В статье проходила информация о его любовной связи с популярной питерской певицей и о слабости Г.В. Романова к спиртному. Слухи о банкете в Эрмитаже, в царских хоромах, екатерининских сервизах, разбитых пьяными гостями, и прочее непотребство ползли по стране, общество обсуждало разбитые музейные ценности, и тихое, как это водится в СССР, народное возмущение достигло своего предела. В политбюро посыпались письма от разгневанных коммунистов, что и завершило цель хорошо подготовленной и проведенной кампании дискредитации ленинградского лидера, который был полностью скомпрометирован, как преемник Леонида Ильича Брежнева.
Подробности о публикации статьи в западногерманском журнале Дора Георгиевна узнала от Огюста Фажона, который пошел на сотрудничество с ней два года назад в Восточном Берлине[147]
, когда Фажон был задержан сотрудниками госбезопасности Германской Демократической Республики и передан Доре Георгиевне Каштан в рамках операции «Тор»[148].Тогда, в 1978 году, он, как резидент французской разведывательной службы SDECE в ФРГ[149]
, сыграл важную роль в операции «Тор», которую раскручивала Каштан, однако спустя полгода был отправлен на пенсию, когда просочились сведения о нем, правда, весьма туманные, от перебежчика из Штази[150] о его якобы сотрудничестве с контрразведкой Восточной Германии.— Мой человек в редакции узнал, что компромат на Романова поступил, скорее всего, от ваших! — сказал Фажон, внимательно приглядываясь к ней. Они только начали входить в контакт после окончания операции «Тор» и возвращения Доры Георгиевны в резидентуру КГБ СССР во Франции.
— Чем подтверждено? — спросила Каштан.
— В стилистике закрались ошибочки, да и журналисты «Шпигеля» — народ ушлый, наняли дельного сыщика, который провел качественное наружное наблюдение за типом, который принес сотруднику редакции материалы, и хотя тот пытался сбросить хвост, тем не менее сыщик довел его до посольства СССР в ФРГ.
Дора Георгиевна этот факт в отчет не поставила, рассудив, что это материл из другой епархии. Политическая разведка в круг ее задач не входила и не имела никакого отношения к научно-технической информации. Такое решение спасло ей жизнь и карьеру.
Спустя полгода после срочной эвакуации из Франции в Москву Каштан была направлена на преподавательскую работу в КИ КГБ СССР и была отрезана от своих источников на Западе. Московская атмосфера внесла свои коррективы, и картинка, рисовавшаяся у нее во Франции, стала более контрастной.
Однако Дора Георгиевна не могла знать о том, что в конце 1981 и начале 1982 года эта цепочка странных смертей продолжится, но даже сейчас она отчетливо понимала на интуитивном уровне, кто так планомерно, как асфальтовый каток, утюжит почву политического пространства в Кремле.
В ее анализе происходящих событий все векторы сходились только на одном человеке, и, когда эта политическая картинка предстала перед ней, Дора Георгиевна поняла, что попала здесь в самое горячее время. Она отдавала себе отчет, что это не имело к ней никакого отношения, тем не менее жила день ото дня, как бы в ожидании какого-то изменения в ее, казалось бы, спокойной, размеренной жизни.

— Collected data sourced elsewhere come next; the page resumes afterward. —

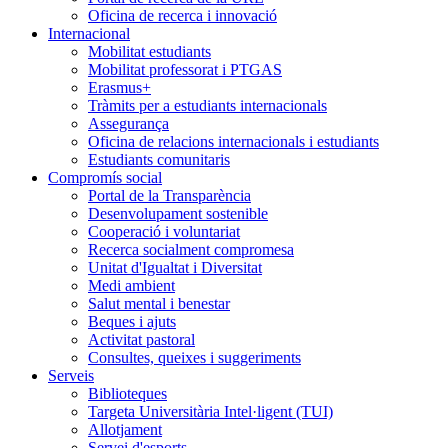
Oficina de recerca i innovació
Internacional
Mobilitat estudiants
Mobilitat professorat i PTGAS
Erasmus+
Tràmits per a estudiants internacionals
Assegurança
Oficina de relacions internacionals i estudiants
Estudiants comunitaris
Compromís social
Portal de la Transparència
Desenvolupament sostenible
Cooperació i voluntariat
Recerca socialment compromesa
Unitat d'Igualtat i Diversitat
Medi ambient
Salut mental i benestar
Beques i ajuts
Activitat pastoral
Consultes, queixes i suggeriments
Serveis
Biblioteques
Targeta Universitària Intel·ligent (TUI)
Allotjament
Servei d'esports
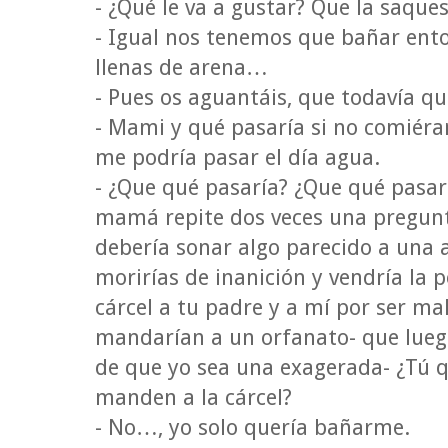
- ¿Qué le va a gustar? Que la saques
- Igual nos tenemos que bañar ent
llenas de arena…
- Pues os aguantáis, que todavía qu
- Mami y qué pasaría si no comiéra
me podría pasar el día agua.
- ¿Que qué pasaría? ¿Que qué pasa
mamá repite dos veces una pregunt
debería sonar algo parecido a una 
morirías de inanición y vendría la p
cárcel a tu padre y a mí por ser ma
mandarían a un orfanato- que lue
de que yo sea una exagerada- ¿Tú q
manden a la cárcel?
- No…, yo solo quería bañarme.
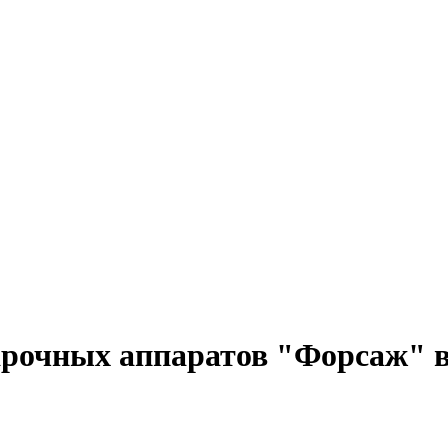
рочных аппаратов "Форсаж" 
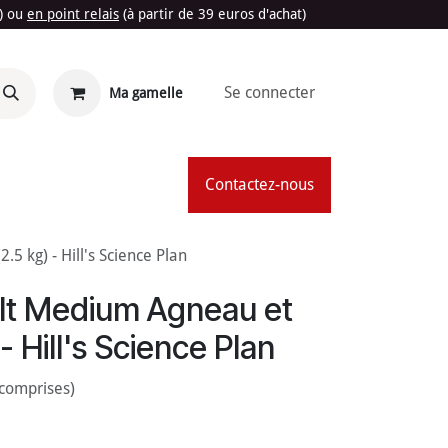
t) ou
en point relais
(à partir de 39 euros d'achat)
Se connecter
Ma gamelle
'Été
Contactez-nous
5 kg) - Hill's Science Plan
lt Medium Agneau et
 - Hill's Science Plan
 comprises)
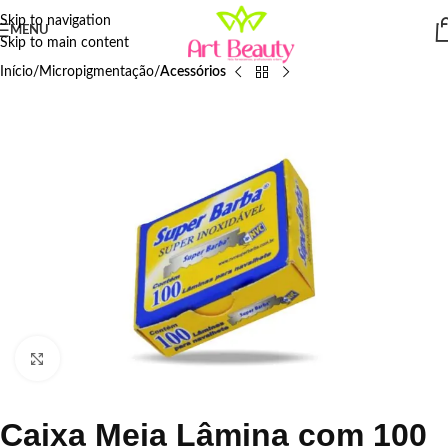
Skip to navigation
MENU
Skip to main content
Início
Micropigmentação
Acessórios
Click to enlarge
Caixa Meia Lâmina com 100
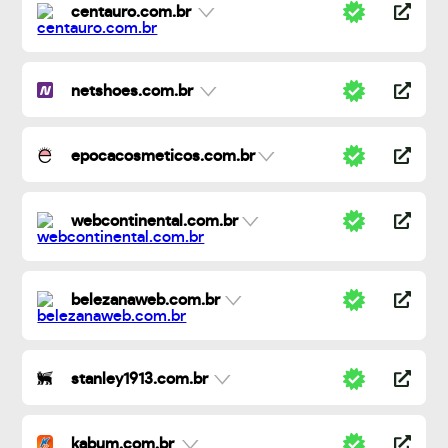
centauro.com.br
netshoes.com.br
epocacosmeticos.com.br
webcontinental.com.br
belezanaweb.com.br
stanley1913.com.br
kabum.com.br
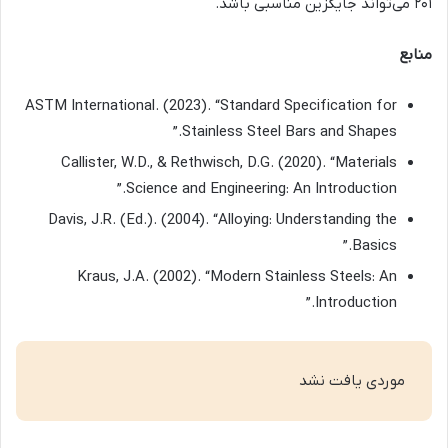
۲۰۱ می‌تواند جایگزین مناسبی باشد.
منابع
ASTM International. (2023). “Standard Specification for
Stainless Steel Bars and Shapes.”
Callister, W.D., & Rethwisch, D.G. (2020). “Materials
Science and Engineering: An Introduction.”
Davis, J.R. (Ed.). (2004). “Alloying: Understanding the
Basics.”
Kraus, J.A. (2002). “Modern Stainless Steels: An
Introduction.”
موردی یافت نشد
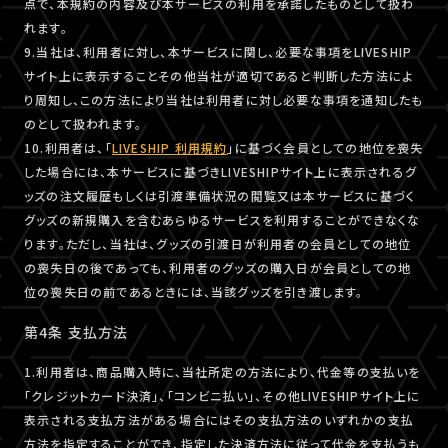
点で、本規約の内容及び本サービスの利用を承諾したものとして扱わ
れます。
9.当社は、利用者に対し、本サービスに関し、必要な事項をLIVESHIP
サイト上に表示することその他当社が適切であると判断した方法によ
り周知し、この方法により当社は利用者に対し必要な事項を通知したも
のとして扱われます。
10.利用者は、「
LIVESHIP 利用規約
」に基づく会員としての地位を喪失
した場合には、本サービスに基づきLIVESHIPサイト上に表示されるグ
ッズの注文履歴もしくは引渡準備状況の閲覧又は本サービスに基づく
グッズの新規購入を含むあらゆるサービスを利用することができなくな
ります。ただし、当社は、グッズの引渡日が利用者の会員としての地位
の喪失日の後であっても、利用者のグッズの購入日が会員としての地
位の喪失日の前であるときには、当該グッズを引き渡します。
第4条 支払方法
1.利用者は、商品購入時に、当社所定の方法により、代金等の支払いを
「クレジットカード決済」、「コンビニ払い」、その他LIVESHIPサイト上に
表示される支払方法がある場合にはその支払方法のいずれかの支払
方法を指定することができ、指定した決済方法に従って代金を支払うも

Появление Быстрова с предложением работать по заданию того самого человека, который, по ее предположениям, устраивает такую крупную политическую игру, было в какой-то степени ожидаемо, она понимала, что перед ней и Быстровым ставятся тактические задачи. Поимка и пресечение действующего шпиона должны повысить статус Большого дома на пл. Дзержинского, а стратегическая задача в результате этих действий решала главный вопрос в плане выживания страны на новом, мощном витке гонки вооружений, который начала проводить Северная Америка. Выжить можно было только при сильном лидере, достаточно хорошо знающем об истинном положении в стране, владеющем полнотой международной информации, реальной силой и волей, таким, как представлялся ей Ю.В. Андропов.
Дора Георгиевна понимала, что получить в руки страну с перегретой экономикой, зашедшими далеко за края нерешенными социальными вопросами, на грани полного сбоя, такого не пожелаешь и своему врагу. Однако она хоть и видела слабости в трудном ближнем бою, тем не менее уверенно знала, что с приходом такого человека, как председатель, есть перспектива на стабилизацию и выход из начавшегося пикирования.
По приезде в Москву Дора Георгиевна навестила старого и единственного друга своего отца, и в разговоре с генералом военной разведки в отставке проскочила фраза, которая произвела на нее исключительно сильное впечатление.